Smith volunteers teaching math at Canyon Crest Elementary, in Provo, in a research and community service project that also assists her in her BYU teaching responsibility.
Her students look like regular second graders with missing teeth and swimming suits under their Osh Kosh B’gosh clothes, but they are already learning to understand negative numbers and multiplication.
“People ask me, ‘Is this class advanced?’ No, but these students are having experiences that help them understand mathematics, and more children can understand these ideas much earlier if they have the appropriate ideas,” Smith said.
Smith is conducting a six-year-long study that will track the same students’ math education. This is her second year, so Smith will be their math teacher for the next four years.
Meeting this year in a corner of the library, Smith’s class sits four or five to a table. Each table is equipped with tools such as blocks and counting frames that students can use to support their problem solving.
Some of her students are still using physical models, while others have invented other means for computing solutions.
Smith doesn’t tell them what to do.
“When I was observing these kids during first grade, they developed foundations for multiplication and factoring,” said Smith’s daughter, Debra Smith, a senior from Provo, majoring in elementary education.
“Now they have ways of writing number sentences with multiplication. Last year they also had a debate about whether zero was a number.”
One of Smith’s second graders, Romy, said that it was fun to figure out mathematics.
“It’s really fun to see other people’s strategies that are like yours,” said Michon, a second grader in Smith’s class.
The majority of the class agreed that math was easy. The approach empowers the children with flexibility, and understanding that they demonstrate through their various representations, Smith said.
The results of this longitudinal study will provide another view of what it means to know and understand mathematics, Smith said.
“We are really going to make some waves,” she said.
Smith said that this is the first study of its length that will watch children, not the teachers.

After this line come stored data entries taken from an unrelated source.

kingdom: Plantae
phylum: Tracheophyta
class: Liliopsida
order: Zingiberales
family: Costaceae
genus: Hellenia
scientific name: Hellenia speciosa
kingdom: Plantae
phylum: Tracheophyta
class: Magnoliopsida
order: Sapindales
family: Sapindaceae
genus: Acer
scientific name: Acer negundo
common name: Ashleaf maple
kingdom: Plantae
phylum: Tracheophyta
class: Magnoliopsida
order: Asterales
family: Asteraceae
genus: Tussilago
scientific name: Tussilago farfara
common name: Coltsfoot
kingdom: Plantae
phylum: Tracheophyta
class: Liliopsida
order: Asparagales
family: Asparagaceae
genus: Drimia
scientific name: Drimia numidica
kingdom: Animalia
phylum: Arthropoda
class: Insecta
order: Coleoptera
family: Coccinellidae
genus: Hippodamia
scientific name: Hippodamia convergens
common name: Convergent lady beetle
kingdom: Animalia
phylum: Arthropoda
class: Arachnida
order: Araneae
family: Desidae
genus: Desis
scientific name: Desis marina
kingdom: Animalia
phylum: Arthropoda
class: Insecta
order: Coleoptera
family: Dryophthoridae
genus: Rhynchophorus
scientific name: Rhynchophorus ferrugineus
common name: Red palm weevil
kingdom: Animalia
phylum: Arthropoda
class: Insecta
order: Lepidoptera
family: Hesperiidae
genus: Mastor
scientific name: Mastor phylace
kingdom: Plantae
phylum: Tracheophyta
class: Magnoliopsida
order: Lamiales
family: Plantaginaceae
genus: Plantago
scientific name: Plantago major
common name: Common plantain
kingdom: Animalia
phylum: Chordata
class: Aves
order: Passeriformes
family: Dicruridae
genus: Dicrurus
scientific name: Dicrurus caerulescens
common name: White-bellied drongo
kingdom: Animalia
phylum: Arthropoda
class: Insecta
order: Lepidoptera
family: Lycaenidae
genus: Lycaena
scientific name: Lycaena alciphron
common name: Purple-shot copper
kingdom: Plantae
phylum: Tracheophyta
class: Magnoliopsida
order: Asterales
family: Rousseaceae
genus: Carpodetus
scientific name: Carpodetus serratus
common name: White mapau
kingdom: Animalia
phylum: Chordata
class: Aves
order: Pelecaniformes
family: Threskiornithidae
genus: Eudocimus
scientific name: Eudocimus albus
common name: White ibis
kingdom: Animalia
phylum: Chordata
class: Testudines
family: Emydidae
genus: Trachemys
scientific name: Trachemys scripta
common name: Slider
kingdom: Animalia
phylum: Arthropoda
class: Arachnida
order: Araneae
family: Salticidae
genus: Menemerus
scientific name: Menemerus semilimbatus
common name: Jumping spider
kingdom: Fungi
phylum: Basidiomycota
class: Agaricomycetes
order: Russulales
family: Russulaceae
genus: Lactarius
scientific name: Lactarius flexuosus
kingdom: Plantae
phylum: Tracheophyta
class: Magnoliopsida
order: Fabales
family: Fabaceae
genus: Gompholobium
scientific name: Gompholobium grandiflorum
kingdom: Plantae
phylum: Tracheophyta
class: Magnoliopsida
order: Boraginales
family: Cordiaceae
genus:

But her students score about the same as their peers on Utah State exams.
The exams give a picture of a child’s ability and understanding of mathematics, but not the whole picture, Smith said.
Because the emphasis is on performance, teachers are going to teach their students the method that will help them score high on the test, said Ray Morgan, principal of Canyon Crest Elementary.
Provo School District has adopted a mathematics curriculum that allows teachers to teach Smith’s new reform method with the traditional method, Smith said.
“The goal is to integrate it in the whole state,” she said.
Tuesday, May 23, Smith’s students last day of class, ended with a mathematics scavenger hunt.
“The students are being taught by someone who’s very knowledgeable in her field and also teaching in her field,” Morgan said.
“Parents were wary because it was new. I told them if we wanted to make progress we can’t always do things the same way,” he said.
The parents are now some of her biggest supporters, Smith said.